Michael Arrington says the single hardest thing about running Techcrunch is keeping the site live. Some weeks more hours are spent on the site's infrastructure than its content. But thank god for Media Temple - and for Chris Lea for getting out of bed at 4am to get stuff fixed.

Dennis Howlett says he, like Mike, has had difficulties with the new version of Wordpress. Most hosting providers won't have anything to do with third party apps, but Chris is helping Mike out. Of course, Techcruch does have 189K RSS subscribers, not to mention millions of monthly visitors - many, many of whom are developers. Still, Mike's Media Temple experience made me think of RedMonk analyst Stephen O'Grady's recent post on "triangulating for success".

Stephen points out that PR/marketing is not about reaching prospects as separate individuals. When someone hears about your product or service from a single source (especially if it's you - but even if it's someone they know and trust), it probably won't have much impact. "But the second notice, from a trusted party, triggers a little click of recognition, and is far more likely to register. Further mentions only escalate this, until the interest to skepticism ratio tilts in favor of a trial."

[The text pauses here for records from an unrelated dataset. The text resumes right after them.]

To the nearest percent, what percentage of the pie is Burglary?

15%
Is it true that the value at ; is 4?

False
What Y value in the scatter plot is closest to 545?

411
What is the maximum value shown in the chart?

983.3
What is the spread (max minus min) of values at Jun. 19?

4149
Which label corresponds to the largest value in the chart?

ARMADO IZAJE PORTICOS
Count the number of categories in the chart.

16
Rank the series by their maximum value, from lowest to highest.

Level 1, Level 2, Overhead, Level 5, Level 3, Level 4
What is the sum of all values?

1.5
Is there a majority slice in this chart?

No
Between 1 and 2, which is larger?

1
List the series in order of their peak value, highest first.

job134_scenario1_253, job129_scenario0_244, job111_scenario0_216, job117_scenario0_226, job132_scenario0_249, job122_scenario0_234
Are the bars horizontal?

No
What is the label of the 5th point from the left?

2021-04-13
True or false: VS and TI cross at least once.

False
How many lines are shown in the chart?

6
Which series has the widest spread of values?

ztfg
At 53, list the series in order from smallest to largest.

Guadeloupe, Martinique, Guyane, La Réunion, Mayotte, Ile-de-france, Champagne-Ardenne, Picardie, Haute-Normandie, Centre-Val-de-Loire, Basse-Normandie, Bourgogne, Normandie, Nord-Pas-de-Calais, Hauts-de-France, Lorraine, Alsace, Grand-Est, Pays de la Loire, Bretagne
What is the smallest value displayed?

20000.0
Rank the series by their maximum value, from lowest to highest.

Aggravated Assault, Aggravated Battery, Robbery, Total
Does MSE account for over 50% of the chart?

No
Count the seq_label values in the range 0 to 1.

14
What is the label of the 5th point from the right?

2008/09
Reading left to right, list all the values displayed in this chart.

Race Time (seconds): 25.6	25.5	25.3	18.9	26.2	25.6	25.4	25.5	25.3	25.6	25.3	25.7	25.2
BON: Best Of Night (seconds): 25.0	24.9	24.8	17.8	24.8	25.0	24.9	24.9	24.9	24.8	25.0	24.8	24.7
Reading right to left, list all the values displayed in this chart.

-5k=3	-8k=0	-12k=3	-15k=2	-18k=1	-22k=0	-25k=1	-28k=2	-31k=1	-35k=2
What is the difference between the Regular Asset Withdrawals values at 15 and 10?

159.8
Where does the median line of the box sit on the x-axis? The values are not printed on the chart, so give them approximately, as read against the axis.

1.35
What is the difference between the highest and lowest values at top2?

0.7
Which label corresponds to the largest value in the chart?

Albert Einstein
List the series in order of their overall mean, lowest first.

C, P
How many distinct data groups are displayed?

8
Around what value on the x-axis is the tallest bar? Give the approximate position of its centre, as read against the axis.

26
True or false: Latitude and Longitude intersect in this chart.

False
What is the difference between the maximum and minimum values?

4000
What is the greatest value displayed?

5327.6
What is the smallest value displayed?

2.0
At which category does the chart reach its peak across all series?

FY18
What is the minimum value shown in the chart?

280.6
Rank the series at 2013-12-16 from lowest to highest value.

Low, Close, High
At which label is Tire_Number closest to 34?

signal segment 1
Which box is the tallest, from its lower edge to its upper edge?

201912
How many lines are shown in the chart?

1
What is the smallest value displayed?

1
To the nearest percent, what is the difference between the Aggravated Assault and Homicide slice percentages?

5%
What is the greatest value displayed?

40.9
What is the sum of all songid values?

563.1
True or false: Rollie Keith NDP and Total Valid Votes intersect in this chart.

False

What this mean, Stephen says, is what you already know: every user counts. Anyone - not just prominent influencers like Mike - can have an impact on adoption. Have you triangulated your way to any new business lately? Chris has. Rackspace is a winner as well. Not one but two happy customers commented on Mike's post that they love being able to reach specialists - people who know and care - instead of someone who isn't empowered to help. I'm sure word on the street was one of the reasons why they were able to sign up 1,092 new customers last quarter. So think twice before you feed customers that "unsupported" line!

PS - If you need help identifying potential influencers, maybe RedMonk can help. James Governor's "distribution first, dollars second" pitch is mainly directed at the IBMs and Suns of the world ("Why not give some zSeries mainframe capacity to Linden Labs, say, but before it got famous?"). But I think his message is equally applicable to The Planet, say, or Verio. He says you need to "capture the customer at the point of desire, but then charge them at the point of value." Doesn't that make sense?

Comments
This might noteworthy if the site had 8 RSS subs and 10 users...of course you'd expect to get help when you are a large customer - I don't really consider that above and beyond.
# Posted By Chris | 2/16/07 2:31 PM
Chris,

Techcrunch is probably Media Temple's most influential customer - but I doubt it's the largest in terms of revenue or server count. As a vendor, it's easy to track customer size, but much harder to gauge their influence. Even if a guy has 8 RSS subs, you never know what else he might be up to.

Real example: during my EV1 days, I came across a number of customers who were rock stars in their realms. I found out how cool they were only after getting a bunch of referrals. They themselves had low end servers and hardly any bandwidth usage. Who would have thought?

Any way, back to Chris Lea. Does he get out of bed at 4am for every customer? I hope not! But as an in the Web 2.0 loop kind of guy, I know that "unsupported" is NOT his default response.
# Posted By Isabel Wang | 2/16/07 3:01 PM
Thanks for highlighting this Isabel!! The one thing Michael left out was the fact that Chris, Daniel Greene and Ryan Afdahl all worked on it and some of the fixes we're recommended earlier by our friend Matt Mullenweg...Just wanted to get some kudos in for those guys and their contributions.

Agree with your previous comment. Most late nights our teams put in for customers happen without much fanfare. But when they speak highly of our service or we see referrals come in; it makes our day.